## [ACTIVITY]
In how many lines of the records below does the word "British" appear? Reply with the number only.

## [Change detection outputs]
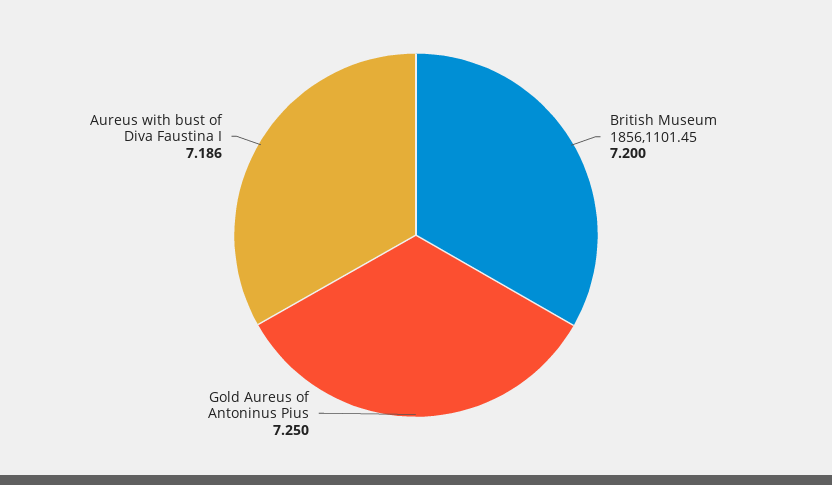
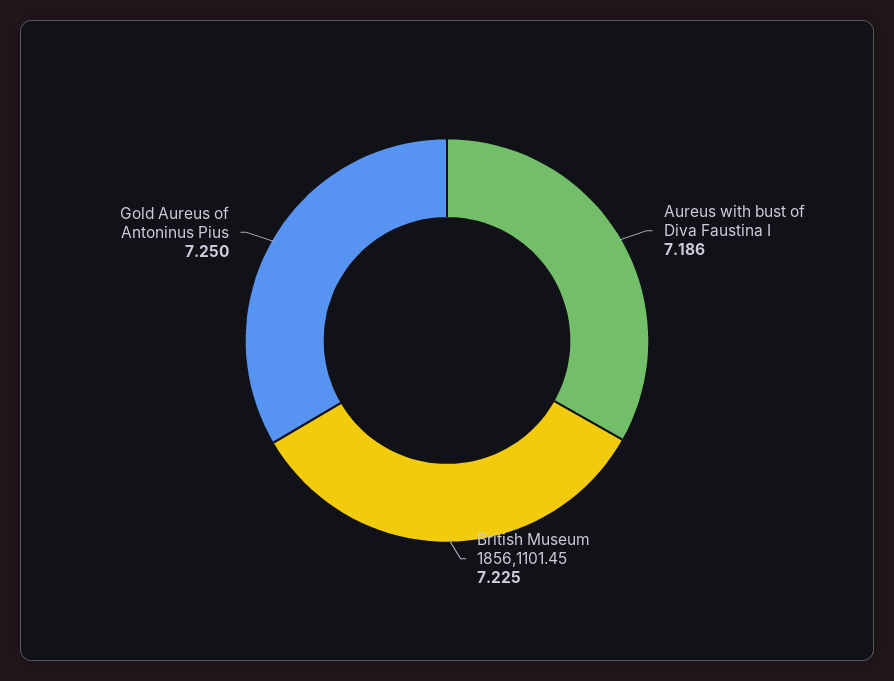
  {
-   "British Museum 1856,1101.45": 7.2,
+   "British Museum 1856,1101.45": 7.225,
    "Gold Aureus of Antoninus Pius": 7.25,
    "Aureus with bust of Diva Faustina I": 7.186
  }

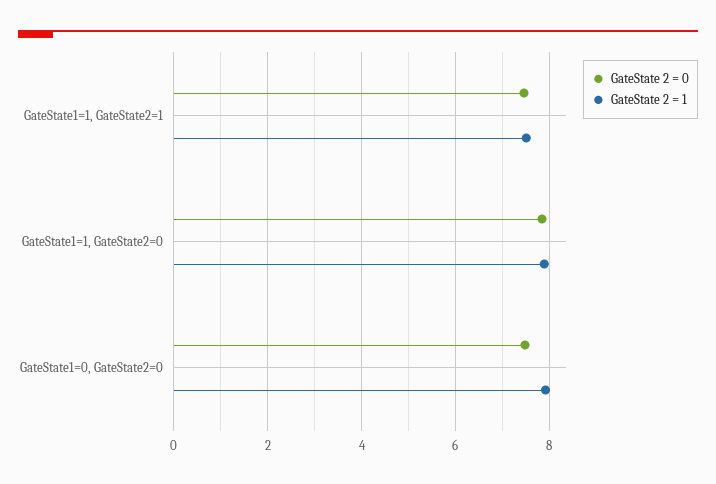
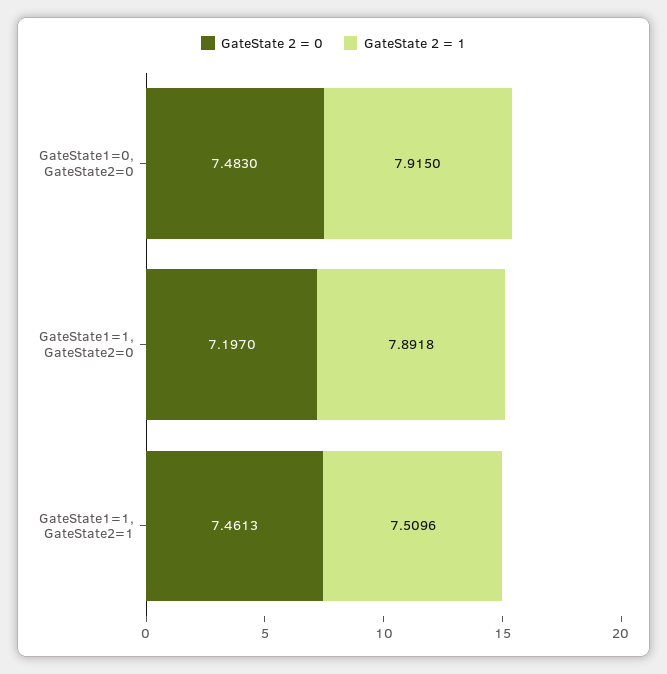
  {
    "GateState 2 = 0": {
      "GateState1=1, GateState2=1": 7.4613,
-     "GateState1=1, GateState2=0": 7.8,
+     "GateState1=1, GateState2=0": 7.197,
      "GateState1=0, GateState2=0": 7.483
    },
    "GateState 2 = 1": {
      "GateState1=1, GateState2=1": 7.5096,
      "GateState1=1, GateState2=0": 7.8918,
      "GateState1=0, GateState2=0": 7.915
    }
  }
---
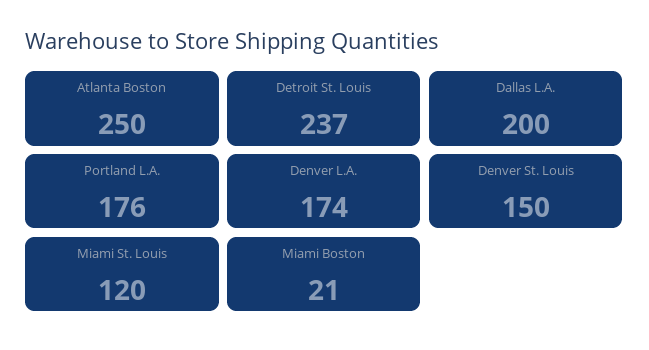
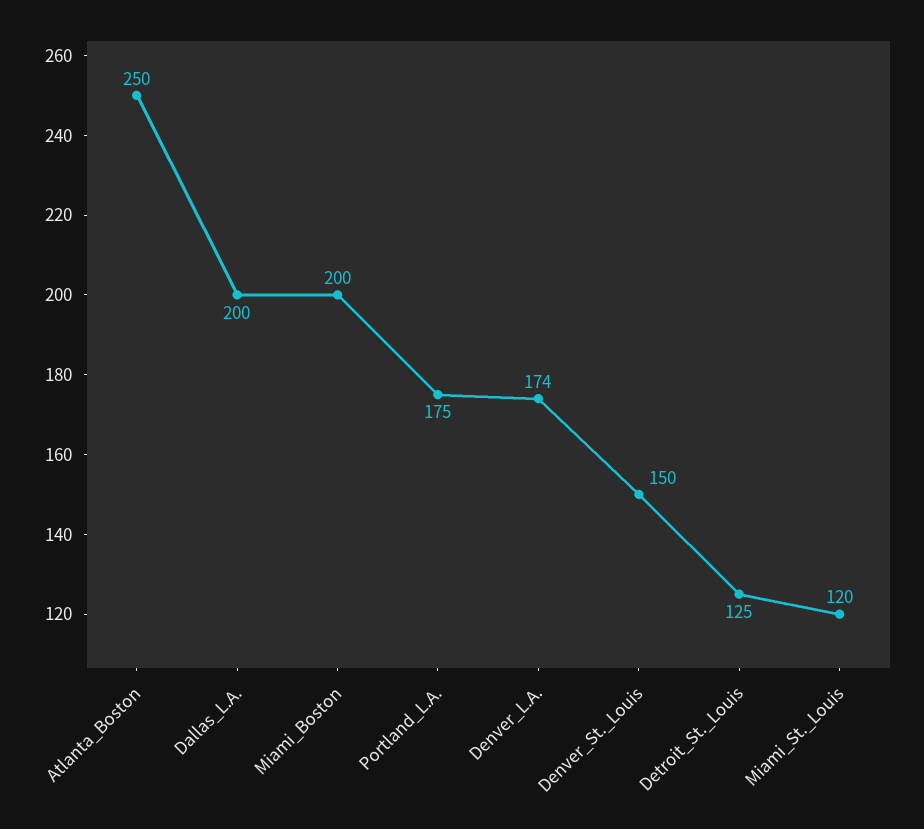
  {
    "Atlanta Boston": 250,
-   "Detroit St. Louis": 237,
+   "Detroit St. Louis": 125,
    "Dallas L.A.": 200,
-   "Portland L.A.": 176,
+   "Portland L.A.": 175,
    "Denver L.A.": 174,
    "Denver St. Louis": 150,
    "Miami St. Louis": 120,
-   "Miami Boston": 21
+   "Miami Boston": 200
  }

## [ANSWER TO THIS PROBLEM]
2